>> Begin Excerpt provided

12 May 2008

About damn time.

In the spirit of buying a game and letting it sit for two years before I beat it, I finished Fatal Frame 2 last night. The entire thing was a bit of a let-down, given how much I loved the original Fatal Frame. If you don't know, the series (and it's always a series) is a line of games where you play an absolutely adorable Japanese girl who is supposed to be 12 but could easily pass for 18, and you have a magic camera that can banish ghosts if you take their picture. In the original, you played a student who goes looking for her beloved teacher in a haunted Japanese mansion and becomes entangled in a whole mess with ghosts and antiquated sacrifice rituals. In Number 2, you play as Mio, a typical Japanese girl who has a thing for abandoning her sister, and occasionally as her twin Mayo, who get lost in the woods and land in a haunted Japanese village, which really just consists of four haunted Japanese houses, and the twins need escape before they become the subjects of another antiquated sacrifice ritual.

>> End Excerpt provided
>> Begin Dataset rows

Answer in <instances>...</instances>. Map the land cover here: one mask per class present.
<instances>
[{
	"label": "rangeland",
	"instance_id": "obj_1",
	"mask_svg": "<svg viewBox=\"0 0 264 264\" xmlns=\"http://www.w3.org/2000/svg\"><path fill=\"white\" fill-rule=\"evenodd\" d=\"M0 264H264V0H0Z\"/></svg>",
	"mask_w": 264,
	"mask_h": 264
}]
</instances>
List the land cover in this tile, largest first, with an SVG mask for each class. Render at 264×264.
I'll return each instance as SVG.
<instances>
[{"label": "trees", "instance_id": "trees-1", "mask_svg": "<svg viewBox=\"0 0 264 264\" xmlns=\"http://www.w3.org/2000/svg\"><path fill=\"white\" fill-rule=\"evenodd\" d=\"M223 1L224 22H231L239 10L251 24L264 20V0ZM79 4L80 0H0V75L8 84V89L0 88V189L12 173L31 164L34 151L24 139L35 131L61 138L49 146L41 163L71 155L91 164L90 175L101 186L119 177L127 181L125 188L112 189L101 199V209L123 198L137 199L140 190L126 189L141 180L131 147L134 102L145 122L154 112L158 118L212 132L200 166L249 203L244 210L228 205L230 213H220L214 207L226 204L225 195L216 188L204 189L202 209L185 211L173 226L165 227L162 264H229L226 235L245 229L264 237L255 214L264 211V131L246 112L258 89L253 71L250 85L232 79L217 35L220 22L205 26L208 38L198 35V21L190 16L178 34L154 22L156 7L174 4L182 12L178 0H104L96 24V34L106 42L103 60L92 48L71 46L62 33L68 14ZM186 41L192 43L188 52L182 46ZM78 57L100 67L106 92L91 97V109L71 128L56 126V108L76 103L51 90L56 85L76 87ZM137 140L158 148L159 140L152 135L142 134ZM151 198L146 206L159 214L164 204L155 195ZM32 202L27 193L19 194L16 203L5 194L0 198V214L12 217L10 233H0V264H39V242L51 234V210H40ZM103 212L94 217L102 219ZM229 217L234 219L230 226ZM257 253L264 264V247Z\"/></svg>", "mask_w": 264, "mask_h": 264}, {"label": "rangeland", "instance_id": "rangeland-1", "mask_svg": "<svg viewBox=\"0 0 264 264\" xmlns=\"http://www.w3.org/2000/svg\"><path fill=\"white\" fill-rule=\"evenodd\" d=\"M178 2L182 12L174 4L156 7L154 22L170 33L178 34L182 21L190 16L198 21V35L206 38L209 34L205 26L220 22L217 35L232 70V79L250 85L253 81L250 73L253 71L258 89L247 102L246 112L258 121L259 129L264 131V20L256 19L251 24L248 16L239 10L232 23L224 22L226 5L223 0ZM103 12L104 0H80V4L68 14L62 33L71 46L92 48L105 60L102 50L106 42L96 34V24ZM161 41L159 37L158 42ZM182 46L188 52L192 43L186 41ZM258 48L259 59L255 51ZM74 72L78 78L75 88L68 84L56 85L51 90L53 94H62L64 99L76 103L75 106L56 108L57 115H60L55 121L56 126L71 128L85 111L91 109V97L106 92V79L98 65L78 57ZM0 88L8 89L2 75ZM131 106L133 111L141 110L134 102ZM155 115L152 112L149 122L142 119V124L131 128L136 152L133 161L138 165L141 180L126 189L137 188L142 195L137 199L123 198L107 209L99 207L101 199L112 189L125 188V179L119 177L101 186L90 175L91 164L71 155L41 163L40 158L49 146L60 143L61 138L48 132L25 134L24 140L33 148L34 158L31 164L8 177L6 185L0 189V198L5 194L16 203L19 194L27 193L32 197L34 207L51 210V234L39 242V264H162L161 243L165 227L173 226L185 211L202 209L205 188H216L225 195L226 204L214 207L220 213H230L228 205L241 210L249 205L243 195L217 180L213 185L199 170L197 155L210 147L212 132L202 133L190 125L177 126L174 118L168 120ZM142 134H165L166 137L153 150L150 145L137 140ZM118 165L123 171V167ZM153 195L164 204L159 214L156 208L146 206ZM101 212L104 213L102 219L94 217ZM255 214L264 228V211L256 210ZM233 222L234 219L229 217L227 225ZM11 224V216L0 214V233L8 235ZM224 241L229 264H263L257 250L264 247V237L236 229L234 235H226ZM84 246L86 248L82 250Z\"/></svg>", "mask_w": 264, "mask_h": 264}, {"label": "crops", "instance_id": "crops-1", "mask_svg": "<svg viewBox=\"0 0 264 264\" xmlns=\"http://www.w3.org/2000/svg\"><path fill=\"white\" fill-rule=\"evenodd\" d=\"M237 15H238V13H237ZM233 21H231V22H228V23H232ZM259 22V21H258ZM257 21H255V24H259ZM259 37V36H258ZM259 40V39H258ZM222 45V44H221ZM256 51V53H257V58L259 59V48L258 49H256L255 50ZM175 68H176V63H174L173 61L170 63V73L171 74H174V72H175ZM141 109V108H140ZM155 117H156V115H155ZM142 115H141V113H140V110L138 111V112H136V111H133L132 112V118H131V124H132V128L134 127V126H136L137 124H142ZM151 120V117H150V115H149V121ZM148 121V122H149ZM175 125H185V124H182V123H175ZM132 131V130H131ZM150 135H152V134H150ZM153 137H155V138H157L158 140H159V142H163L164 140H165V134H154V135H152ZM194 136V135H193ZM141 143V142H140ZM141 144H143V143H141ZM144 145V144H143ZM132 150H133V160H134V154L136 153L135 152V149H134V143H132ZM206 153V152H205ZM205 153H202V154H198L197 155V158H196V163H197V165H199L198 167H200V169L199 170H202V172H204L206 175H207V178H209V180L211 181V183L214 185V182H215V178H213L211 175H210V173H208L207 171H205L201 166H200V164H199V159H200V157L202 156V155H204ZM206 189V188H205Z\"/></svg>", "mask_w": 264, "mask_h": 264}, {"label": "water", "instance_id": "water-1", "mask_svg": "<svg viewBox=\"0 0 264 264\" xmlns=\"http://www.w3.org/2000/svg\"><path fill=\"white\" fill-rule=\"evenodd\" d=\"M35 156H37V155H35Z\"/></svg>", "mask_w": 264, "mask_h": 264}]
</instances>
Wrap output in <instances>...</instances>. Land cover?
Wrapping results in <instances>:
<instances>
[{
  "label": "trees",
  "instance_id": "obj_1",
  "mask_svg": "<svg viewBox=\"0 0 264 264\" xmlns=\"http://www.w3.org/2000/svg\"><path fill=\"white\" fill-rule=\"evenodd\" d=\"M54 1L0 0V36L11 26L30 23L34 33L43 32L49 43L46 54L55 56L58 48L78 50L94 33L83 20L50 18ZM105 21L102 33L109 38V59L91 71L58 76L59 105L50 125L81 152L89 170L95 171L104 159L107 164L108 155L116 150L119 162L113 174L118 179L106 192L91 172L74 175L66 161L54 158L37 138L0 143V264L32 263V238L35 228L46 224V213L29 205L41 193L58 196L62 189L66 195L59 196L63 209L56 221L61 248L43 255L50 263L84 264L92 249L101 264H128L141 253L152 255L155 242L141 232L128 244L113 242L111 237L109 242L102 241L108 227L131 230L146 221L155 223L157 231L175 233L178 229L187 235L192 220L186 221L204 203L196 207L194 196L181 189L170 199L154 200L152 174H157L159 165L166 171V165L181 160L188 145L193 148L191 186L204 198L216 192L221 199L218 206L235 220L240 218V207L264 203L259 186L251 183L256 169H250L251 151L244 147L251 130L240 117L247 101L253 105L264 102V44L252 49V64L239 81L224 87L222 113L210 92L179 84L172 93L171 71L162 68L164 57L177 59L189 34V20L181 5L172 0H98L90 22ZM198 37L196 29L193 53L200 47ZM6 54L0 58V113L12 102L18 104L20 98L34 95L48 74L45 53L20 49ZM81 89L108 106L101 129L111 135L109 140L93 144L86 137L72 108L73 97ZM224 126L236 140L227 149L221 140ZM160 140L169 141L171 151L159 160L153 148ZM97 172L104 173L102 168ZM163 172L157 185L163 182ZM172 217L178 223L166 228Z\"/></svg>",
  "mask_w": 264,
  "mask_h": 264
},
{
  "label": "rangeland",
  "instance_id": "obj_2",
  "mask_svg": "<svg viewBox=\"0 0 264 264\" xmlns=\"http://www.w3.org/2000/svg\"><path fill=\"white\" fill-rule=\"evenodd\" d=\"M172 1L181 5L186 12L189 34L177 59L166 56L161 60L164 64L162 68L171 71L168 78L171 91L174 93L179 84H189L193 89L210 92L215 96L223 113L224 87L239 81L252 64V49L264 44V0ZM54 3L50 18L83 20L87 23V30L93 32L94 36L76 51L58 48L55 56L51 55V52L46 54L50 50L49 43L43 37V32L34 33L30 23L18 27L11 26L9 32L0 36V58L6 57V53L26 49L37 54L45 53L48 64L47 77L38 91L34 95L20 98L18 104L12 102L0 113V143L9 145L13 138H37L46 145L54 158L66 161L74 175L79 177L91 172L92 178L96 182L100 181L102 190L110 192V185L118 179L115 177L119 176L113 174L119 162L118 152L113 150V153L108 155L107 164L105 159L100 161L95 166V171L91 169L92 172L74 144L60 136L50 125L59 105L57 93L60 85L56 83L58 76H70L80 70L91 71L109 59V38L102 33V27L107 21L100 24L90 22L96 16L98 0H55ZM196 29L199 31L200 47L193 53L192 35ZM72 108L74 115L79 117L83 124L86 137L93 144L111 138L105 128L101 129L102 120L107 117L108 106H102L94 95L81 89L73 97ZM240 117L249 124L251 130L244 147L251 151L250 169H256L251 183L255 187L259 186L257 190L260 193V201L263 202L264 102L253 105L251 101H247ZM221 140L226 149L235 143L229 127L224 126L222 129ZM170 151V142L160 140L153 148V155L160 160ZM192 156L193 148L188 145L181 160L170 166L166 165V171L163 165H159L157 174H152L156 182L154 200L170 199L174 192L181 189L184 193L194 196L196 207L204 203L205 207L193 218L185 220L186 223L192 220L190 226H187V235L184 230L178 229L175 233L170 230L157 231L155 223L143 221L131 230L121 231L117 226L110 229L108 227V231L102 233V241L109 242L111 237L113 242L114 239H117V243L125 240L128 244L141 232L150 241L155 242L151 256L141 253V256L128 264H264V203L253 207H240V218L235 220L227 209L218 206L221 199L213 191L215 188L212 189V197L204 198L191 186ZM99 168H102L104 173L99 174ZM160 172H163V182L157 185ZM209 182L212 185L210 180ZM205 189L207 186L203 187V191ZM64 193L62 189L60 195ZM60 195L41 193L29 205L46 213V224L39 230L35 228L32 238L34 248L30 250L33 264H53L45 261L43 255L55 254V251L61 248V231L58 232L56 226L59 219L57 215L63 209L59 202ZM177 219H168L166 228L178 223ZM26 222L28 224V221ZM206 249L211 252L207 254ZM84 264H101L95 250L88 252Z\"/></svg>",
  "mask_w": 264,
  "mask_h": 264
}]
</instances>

>> End Dataset rows

# Exercise tasks
[1] List every character the blog post says the player plays as across the two Fatal Frame games.
[2] Summarize the blog post in two sentences.
[3] According to the blog post, what does the magic camera in the series do?
The rows are separate material, apart from the blog post.

# Task-by-task results
[1]
- A student who goes looking for her beloved teacher (the original Fatal Frame)
- Mio (Fatal Frame 2)
- Mayo, Mio's twin (Fatal Frame 2)

[2] The writer finished Fatal Frame 2 after letting it sit for two years and found it a bit of a let-down compared with the original Fatal Frame. In the series, a Japanese girl banishes ghosts by photographing them with a magic camera, and in the second game the twins Mio and Mayo get lost in the woods, land in a haunted Japanese village, and need to escape before they become subjects of an antiquated sacrifice ritual.

[3] It banishes ghosts when you take their picture.